Below are the records; give again exactly the line with "lead) | mark.wright@polfed.org |", the line with "Pete Roberts (Fed 9007)", and each line that lies between them, and nothing besides.

[Items listed in a dataset]
_____

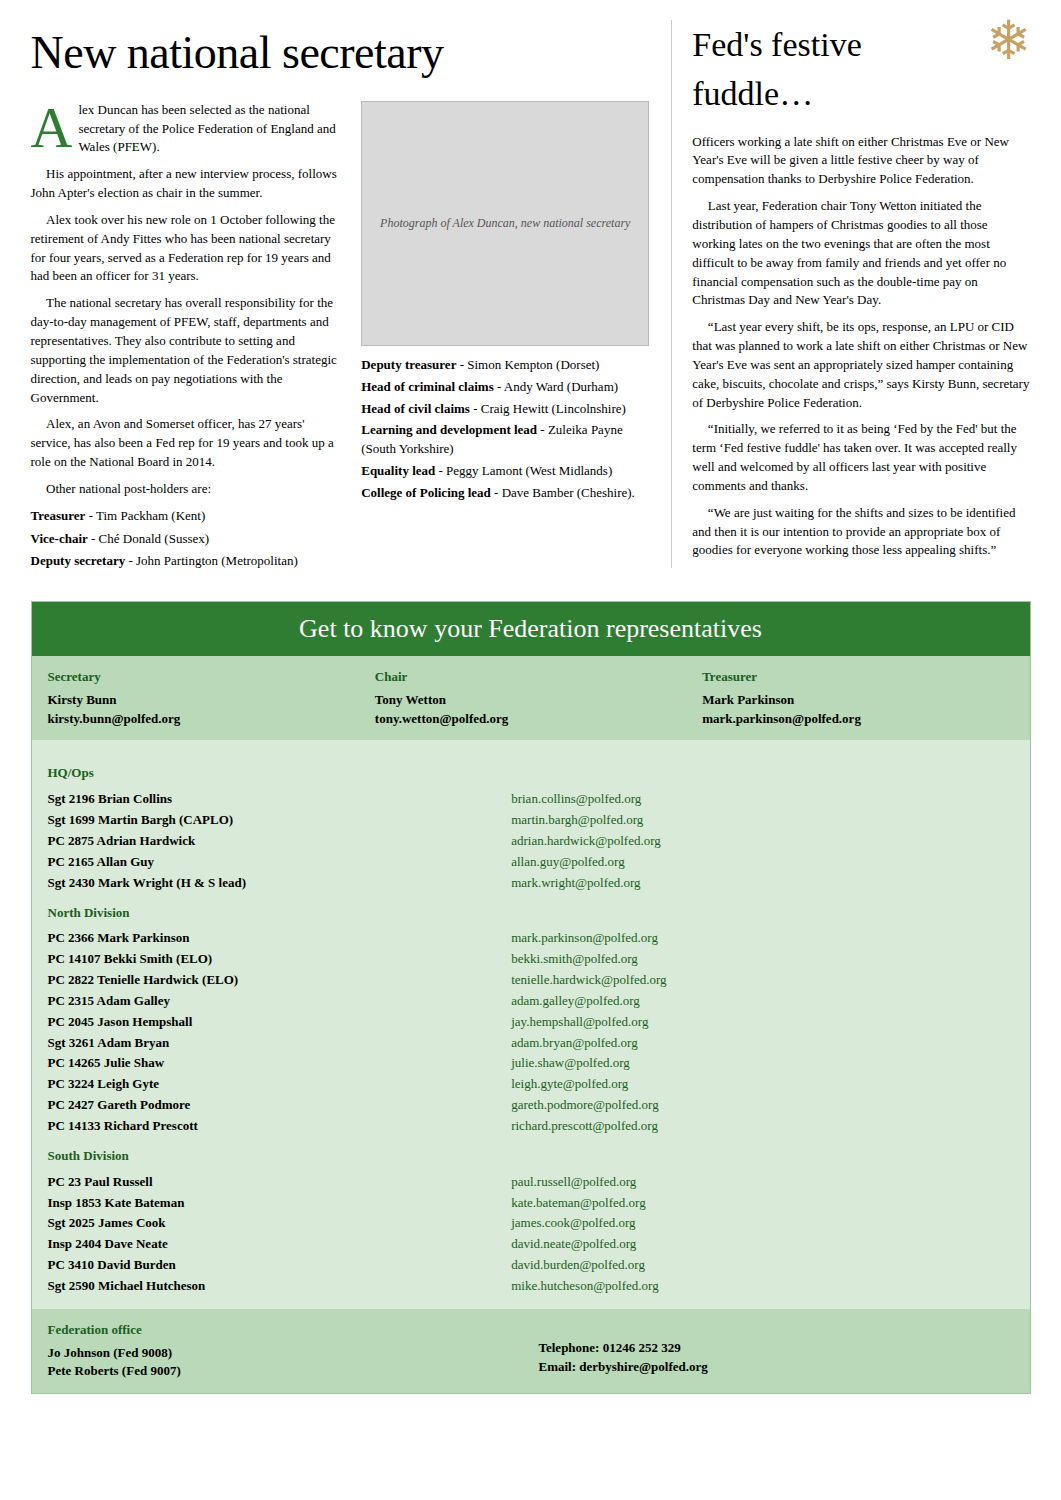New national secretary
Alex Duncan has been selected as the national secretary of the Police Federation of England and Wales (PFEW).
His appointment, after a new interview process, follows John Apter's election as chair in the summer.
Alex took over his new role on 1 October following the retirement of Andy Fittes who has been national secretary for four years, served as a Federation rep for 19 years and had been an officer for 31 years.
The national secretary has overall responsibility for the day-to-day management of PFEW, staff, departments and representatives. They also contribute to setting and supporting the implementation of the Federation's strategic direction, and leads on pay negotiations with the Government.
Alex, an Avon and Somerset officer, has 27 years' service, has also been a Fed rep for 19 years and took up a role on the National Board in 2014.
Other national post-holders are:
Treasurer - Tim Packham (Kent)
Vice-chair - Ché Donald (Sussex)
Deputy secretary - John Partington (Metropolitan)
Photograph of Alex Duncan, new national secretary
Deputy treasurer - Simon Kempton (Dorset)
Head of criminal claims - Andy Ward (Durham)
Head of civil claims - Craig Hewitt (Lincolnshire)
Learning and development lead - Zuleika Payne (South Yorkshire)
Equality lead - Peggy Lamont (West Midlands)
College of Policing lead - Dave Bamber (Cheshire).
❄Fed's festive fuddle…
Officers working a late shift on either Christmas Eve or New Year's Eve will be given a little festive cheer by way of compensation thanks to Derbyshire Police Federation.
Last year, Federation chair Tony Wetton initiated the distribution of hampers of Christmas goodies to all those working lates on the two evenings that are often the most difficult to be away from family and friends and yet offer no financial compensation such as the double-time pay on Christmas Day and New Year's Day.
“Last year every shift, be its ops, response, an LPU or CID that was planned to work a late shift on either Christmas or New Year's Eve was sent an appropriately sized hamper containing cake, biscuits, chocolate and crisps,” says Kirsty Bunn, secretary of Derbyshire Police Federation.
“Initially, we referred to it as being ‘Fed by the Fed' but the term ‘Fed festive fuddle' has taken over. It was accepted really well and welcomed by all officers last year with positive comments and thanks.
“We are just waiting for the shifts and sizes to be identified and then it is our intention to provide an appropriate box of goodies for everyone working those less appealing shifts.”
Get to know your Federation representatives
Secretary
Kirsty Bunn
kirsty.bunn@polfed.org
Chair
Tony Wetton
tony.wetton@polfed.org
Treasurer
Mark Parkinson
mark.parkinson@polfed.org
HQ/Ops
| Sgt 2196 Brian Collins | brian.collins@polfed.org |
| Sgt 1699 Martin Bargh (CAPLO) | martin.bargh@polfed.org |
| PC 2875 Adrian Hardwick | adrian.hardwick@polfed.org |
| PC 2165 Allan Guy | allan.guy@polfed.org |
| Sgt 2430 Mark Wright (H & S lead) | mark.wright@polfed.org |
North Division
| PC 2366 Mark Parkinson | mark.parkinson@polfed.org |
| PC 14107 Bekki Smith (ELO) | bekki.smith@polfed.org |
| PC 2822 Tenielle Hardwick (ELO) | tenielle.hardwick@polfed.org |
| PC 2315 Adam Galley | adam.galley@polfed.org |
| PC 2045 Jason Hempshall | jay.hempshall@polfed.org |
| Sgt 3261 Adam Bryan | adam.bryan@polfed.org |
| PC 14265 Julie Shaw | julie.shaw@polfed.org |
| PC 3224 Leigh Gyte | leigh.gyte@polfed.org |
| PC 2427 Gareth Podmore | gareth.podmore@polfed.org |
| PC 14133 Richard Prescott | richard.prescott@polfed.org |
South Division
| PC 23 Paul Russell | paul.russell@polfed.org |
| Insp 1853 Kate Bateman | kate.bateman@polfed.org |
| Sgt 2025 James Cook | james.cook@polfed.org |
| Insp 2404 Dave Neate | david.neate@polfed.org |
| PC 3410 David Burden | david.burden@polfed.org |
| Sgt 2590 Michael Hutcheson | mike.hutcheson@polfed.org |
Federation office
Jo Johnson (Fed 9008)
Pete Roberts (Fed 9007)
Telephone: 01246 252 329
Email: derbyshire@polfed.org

_____

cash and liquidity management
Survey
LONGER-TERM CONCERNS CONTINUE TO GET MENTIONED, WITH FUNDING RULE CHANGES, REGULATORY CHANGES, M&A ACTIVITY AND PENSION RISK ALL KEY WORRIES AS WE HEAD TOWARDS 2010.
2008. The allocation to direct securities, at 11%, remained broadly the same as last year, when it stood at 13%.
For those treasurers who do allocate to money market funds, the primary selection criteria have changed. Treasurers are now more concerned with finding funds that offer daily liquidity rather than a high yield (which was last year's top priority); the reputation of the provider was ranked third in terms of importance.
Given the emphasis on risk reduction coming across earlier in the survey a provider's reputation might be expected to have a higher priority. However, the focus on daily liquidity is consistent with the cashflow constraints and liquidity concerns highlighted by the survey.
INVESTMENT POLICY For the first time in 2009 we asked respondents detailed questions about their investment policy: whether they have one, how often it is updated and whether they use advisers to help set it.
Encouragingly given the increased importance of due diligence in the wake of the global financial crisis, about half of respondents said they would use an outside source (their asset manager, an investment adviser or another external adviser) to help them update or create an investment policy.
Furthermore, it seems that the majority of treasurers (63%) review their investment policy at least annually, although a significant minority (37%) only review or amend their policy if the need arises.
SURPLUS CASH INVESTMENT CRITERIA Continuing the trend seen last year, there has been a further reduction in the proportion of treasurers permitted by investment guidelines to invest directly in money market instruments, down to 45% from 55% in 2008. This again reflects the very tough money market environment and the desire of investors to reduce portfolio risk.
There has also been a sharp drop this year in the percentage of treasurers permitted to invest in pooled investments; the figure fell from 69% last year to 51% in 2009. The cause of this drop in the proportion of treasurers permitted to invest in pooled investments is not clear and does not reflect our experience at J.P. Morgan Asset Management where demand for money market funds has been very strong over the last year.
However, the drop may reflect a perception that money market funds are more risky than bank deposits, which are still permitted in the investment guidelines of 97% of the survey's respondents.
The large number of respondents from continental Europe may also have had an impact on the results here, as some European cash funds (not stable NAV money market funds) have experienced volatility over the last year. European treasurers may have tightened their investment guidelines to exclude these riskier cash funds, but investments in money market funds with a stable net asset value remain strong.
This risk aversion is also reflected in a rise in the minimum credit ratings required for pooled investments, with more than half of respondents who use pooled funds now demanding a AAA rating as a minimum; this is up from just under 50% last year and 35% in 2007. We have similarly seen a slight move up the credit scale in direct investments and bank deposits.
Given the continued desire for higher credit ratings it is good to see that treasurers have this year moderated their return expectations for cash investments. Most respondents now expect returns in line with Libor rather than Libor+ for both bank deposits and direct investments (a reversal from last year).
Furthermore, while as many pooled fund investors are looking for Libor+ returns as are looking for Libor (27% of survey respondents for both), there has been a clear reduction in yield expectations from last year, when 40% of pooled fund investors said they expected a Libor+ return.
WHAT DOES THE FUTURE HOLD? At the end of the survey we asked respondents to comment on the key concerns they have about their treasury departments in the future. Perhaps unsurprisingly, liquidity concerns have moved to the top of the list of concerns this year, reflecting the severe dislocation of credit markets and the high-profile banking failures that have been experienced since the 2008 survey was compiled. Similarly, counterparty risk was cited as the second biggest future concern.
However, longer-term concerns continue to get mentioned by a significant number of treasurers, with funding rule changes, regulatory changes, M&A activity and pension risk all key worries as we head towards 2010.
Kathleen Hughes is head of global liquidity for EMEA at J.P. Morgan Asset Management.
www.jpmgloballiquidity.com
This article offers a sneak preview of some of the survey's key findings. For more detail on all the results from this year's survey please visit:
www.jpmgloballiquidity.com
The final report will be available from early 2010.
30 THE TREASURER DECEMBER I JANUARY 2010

_____

- **TASK OUTPUT**
| Sgt 2430 Mark Wright (H & S lead) | mark.wright@polfed.org |
North Division
| PC 2366 Mark Parkinson | mark.parkinson@polfed.org |
| PC 14107 Bekki Smith (ELO) | bekki.smith@polfed.org |
| PC 2822 Tenielle Hardwick (ELO) | tenielle.hardwick@polfed.org |
| PC 2315 Adam Galley | adam.galley@polfed.org |
| PC 2045 Jason Hempshall | jay.hempshall@polfed.org |
| Sgt 3261 Adam Bryan | adam.bryan@polfed.org |
| PC 14265 Julie Shaw | julie.shaw@polfed.org |
| PC 3224 Leigh Gyte | leigh.gyte@polfed.org |
| PC 2427 Gareth Podmore | gareth.podmore@polfed.org |
| PC 14133 Richard Prescott | richard.prescott@polfed.org |
South Division
| PC 23 Paul Russell | paul.russell@polfed.org |
| Insp 1853 Kate Bateman | kate.bateman@polfed.org |
| Sgt 2025 James Cook | james.cook@polfed.org |
| Insp 2404 Dave Neate | david.neate@polfed.org |
| PC 3410 David Burden | david.burden@polfed.org |
| Sgt 2590 Michael Hutcheson | mike.hutcheson@polfed.org |
Federation office
Jo Johnson (Fed 9008)
Pete Roberts (Fed 9007)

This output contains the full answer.